__Exercise instructions__:
Among the lines of the records below, copy those that hold the word "coordinate".

__Extracted data__:

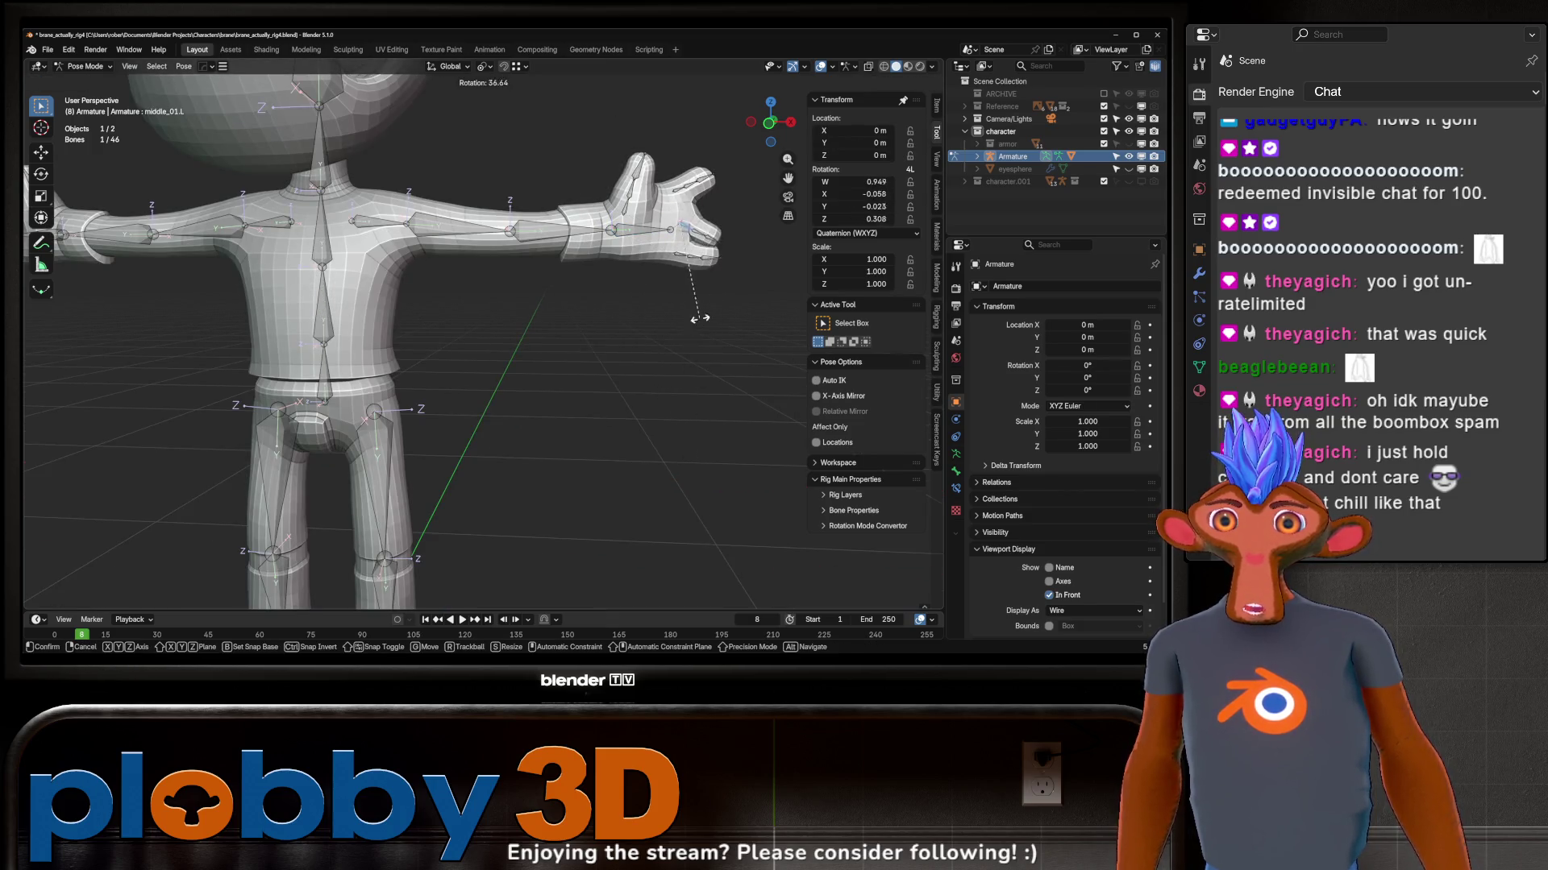
{"action": "key", "text": "Escape"}
{"action": "scroll", "coordinate": [700, 197], "scroll_direction": "up", "scroll_amount": 3}
Step: Test-bend the middle finger bones around local X, cancelling, then clear the selection
{"action": "left_click", "coordinate": [689, 244]}
{"action": "key", "text": "r"}
{"action": "key", "text": "x"}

__Response area__:
{"action": "scroll", "coordinate": [700, 197], "scroll_direction": "up", "scroll_amount": 3}
{"action": "left_click", "coordinate": [689, 244]}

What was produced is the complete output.